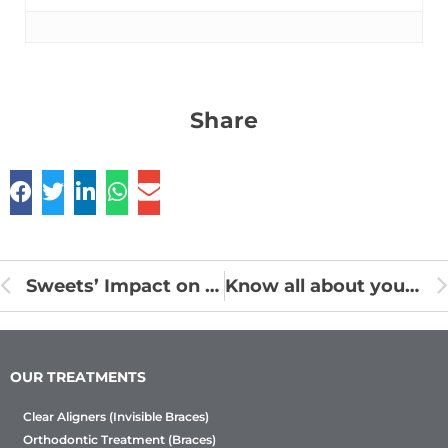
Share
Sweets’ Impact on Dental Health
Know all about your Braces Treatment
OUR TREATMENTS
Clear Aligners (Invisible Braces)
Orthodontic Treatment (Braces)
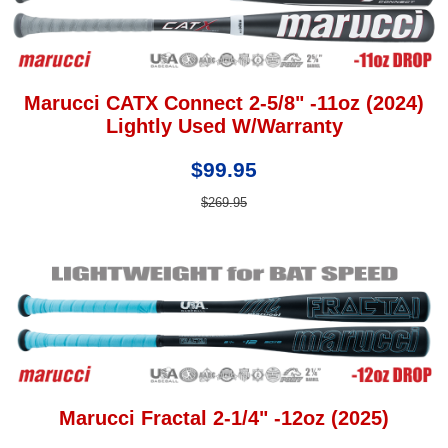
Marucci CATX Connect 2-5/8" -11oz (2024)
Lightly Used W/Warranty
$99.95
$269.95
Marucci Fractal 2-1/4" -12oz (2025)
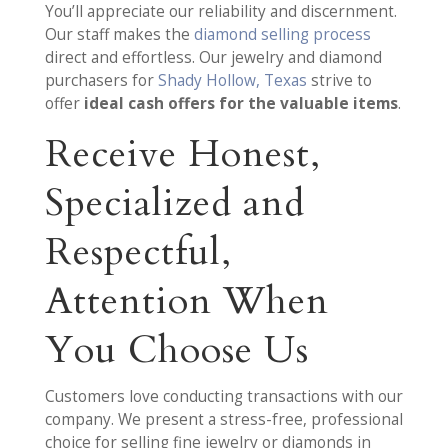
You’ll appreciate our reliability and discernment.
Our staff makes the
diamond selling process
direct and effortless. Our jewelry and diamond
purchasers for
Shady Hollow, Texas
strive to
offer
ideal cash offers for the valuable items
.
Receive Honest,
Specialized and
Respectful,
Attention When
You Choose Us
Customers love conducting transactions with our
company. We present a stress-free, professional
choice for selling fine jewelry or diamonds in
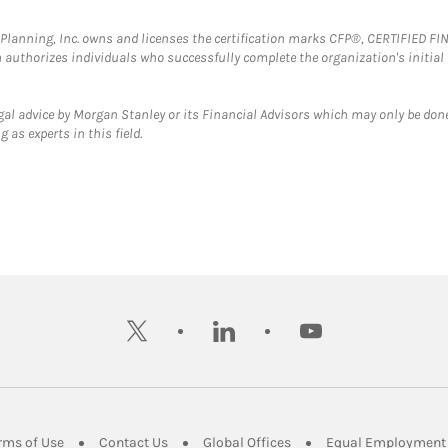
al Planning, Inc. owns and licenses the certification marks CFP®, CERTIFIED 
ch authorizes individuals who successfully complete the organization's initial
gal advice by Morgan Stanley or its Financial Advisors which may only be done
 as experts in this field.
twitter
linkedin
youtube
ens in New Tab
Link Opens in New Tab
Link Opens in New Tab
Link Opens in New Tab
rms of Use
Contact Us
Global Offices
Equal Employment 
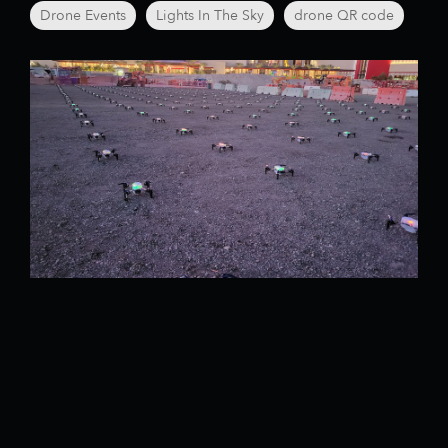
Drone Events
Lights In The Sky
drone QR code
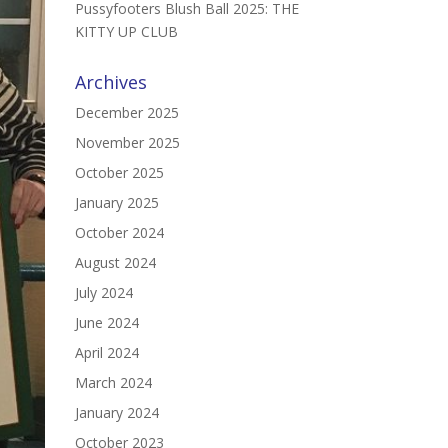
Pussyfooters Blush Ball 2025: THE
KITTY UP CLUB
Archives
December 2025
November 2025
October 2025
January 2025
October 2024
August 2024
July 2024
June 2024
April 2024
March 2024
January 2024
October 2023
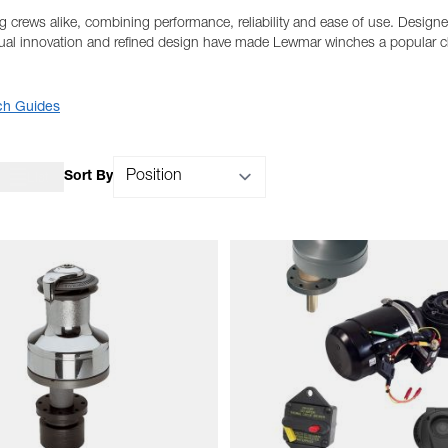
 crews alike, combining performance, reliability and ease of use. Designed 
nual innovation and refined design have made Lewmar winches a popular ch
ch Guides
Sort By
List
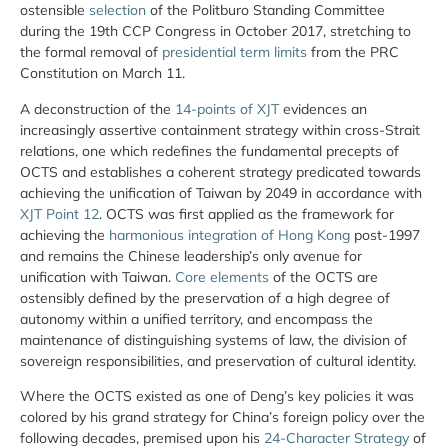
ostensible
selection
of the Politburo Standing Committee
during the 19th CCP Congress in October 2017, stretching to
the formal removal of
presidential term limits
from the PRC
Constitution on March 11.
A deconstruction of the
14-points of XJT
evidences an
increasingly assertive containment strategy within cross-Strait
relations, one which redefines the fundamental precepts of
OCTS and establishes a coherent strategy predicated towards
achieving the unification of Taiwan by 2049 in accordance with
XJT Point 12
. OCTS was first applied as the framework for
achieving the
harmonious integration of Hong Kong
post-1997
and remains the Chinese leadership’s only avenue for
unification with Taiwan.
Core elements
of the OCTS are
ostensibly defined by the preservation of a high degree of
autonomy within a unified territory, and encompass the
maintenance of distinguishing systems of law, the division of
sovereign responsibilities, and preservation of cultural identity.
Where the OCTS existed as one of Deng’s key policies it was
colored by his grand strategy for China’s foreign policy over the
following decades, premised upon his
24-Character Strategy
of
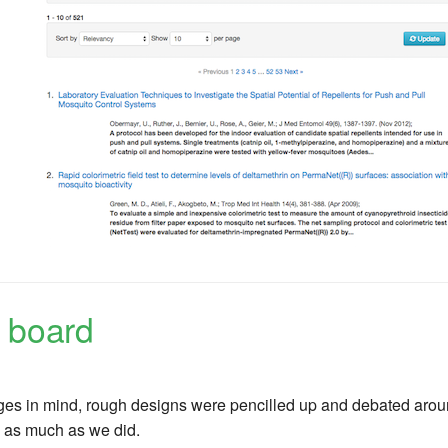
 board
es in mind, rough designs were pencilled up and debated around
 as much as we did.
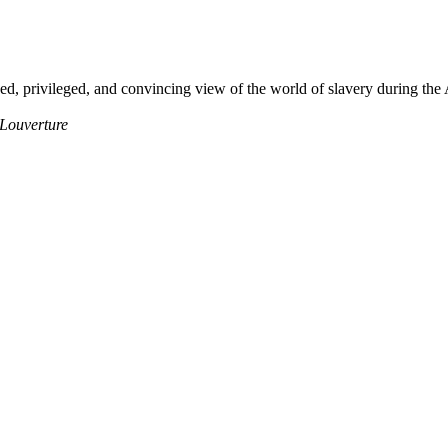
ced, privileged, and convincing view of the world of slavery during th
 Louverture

* * *

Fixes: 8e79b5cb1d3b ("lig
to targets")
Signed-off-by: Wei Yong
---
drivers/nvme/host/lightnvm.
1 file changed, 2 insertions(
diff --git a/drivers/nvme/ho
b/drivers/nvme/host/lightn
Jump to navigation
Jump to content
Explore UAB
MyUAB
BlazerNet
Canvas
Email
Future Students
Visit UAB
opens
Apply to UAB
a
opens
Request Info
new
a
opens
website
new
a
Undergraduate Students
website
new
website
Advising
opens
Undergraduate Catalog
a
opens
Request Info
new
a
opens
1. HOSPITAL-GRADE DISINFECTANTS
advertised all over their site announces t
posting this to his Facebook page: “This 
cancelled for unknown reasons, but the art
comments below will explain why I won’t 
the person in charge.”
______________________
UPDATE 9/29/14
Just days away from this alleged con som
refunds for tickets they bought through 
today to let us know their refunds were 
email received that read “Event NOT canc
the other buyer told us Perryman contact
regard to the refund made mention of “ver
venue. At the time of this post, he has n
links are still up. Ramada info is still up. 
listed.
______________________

---

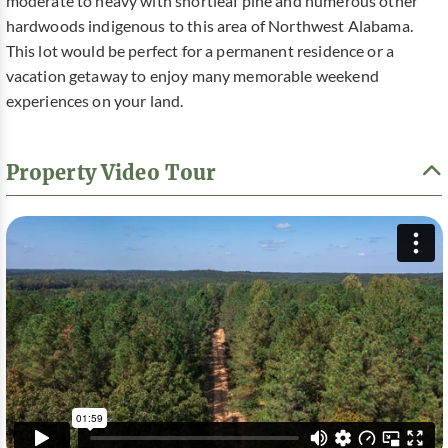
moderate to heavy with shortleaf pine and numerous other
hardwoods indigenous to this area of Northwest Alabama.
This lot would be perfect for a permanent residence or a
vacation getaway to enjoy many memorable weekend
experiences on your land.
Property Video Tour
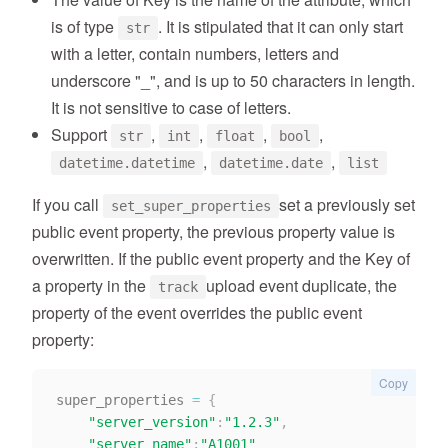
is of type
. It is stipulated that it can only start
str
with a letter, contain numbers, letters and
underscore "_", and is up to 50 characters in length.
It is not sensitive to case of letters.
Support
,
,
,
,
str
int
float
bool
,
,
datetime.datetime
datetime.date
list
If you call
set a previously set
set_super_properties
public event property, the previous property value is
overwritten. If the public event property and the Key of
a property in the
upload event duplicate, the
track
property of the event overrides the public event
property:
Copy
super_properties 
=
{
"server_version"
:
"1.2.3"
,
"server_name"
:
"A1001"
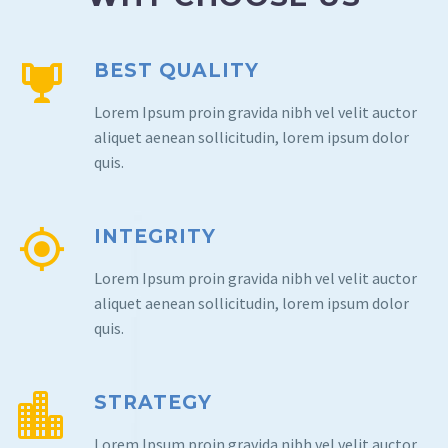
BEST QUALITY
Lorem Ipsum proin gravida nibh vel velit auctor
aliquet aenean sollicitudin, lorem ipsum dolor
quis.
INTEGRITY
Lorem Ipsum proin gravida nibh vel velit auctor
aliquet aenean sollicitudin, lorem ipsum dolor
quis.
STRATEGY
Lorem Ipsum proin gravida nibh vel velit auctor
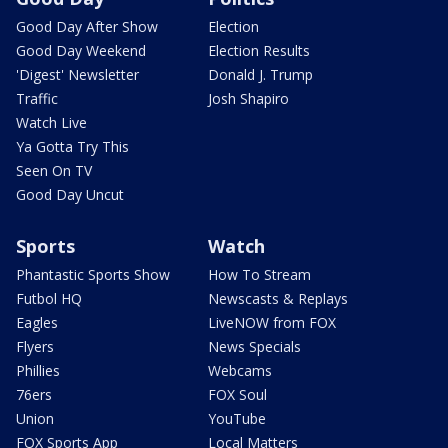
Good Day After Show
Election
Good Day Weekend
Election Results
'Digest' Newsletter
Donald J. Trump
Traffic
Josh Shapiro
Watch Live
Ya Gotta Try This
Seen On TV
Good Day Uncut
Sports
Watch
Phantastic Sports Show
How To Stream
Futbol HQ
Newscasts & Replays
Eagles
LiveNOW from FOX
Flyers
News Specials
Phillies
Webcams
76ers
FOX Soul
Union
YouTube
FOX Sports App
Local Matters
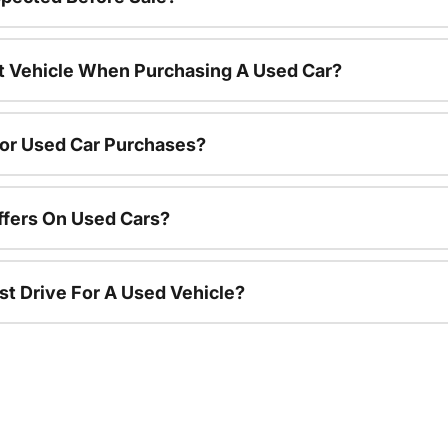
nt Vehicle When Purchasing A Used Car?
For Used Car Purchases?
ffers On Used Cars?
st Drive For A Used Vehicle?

Task requirements: Lines containing the word "Sports" in the entries above should be counted, and only that number given.

Worked solution: 3